Performance benchmark
The performance of GlowTracker can be separated into two parts: Image Acquisition, and Tracking. Image acquisition is the process of acquiring images from the camera, until receiving a ready-to-use image in the host machine. Tracking is the process of computing the key point position in the image and moving the stage to the appropriate location. The interactive widget below depicts the overall process and timeline, from image acquisition to tracking.
To determine the performance of the system, we are interested in two things: how fast we can acquire images (Hz), and how fast we can track the object in the image (Hz). Furthermore, we will calculate the ratio between the two to intuitively understand how much data is used for tracking versus skipped.
Image acquisition
In an acquisition loop, the camera sensor receives a frame-start trigger signal, the sensor is exposed for a specified exposure time, then the sensor values are read out, internally processed in the camera, and sent to the host. After the host receives the image, it goes through an image processing pipeline one more time, then it is ready to be used in the application.
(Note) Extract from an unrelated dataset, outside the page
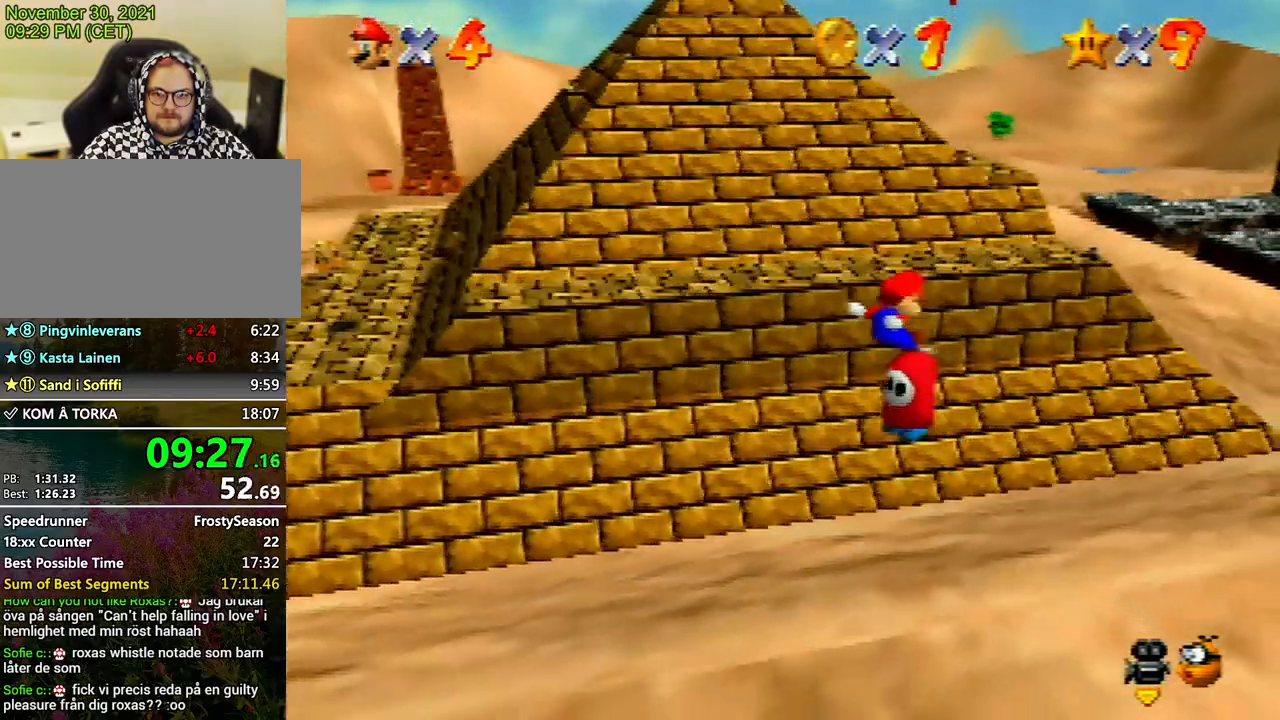
{"buttons": ["A"], "left_stick": "up-right", "events": [[33, "A", "up"], [33, "left_stick", "up-left"], [133, "A", "down"], [200, "left_stick", "up-right"], [400, "A", "up"], [467, "A", "down"]]}
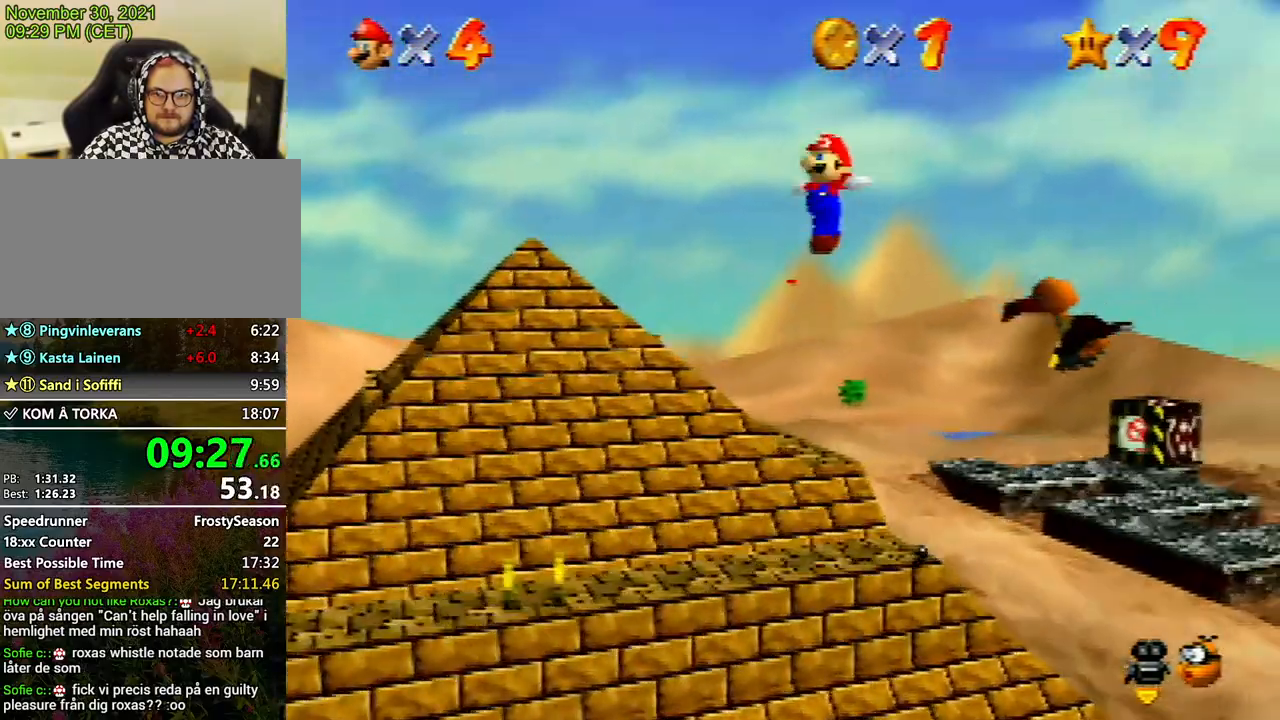
{"buttons": [], "left_stick": "up", "events": [[67, "A", "up"], [133, "A", "down"], [200, "A", "up"], [267, "A", "down"], [333, "left_stick", "up"], [367, "A", "up"], [400, "A", "down"], [500, "A", "up"]]}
Many factors decide the acquisition rate. The most important factors that the user can control are exposure time, image size (or region-of-interest ROI), and binning mode. The exposure time determines how long the sensor is exposed to light before being read out. The shorter the exposure time, the higher the acquisition rate. The lower the image size, the higher the acquisition rate. The binning mode, for example, if set to an additive mode, can increase the image brightness to compensate for the lower exposure time, but also reduce the effective image resolution. Deciding these factors depends on the equipment setup and the animal that is going to be studied. For more information on what are the parameters that affect the image acquisition rate, please visit Basler: Resulting frame rate.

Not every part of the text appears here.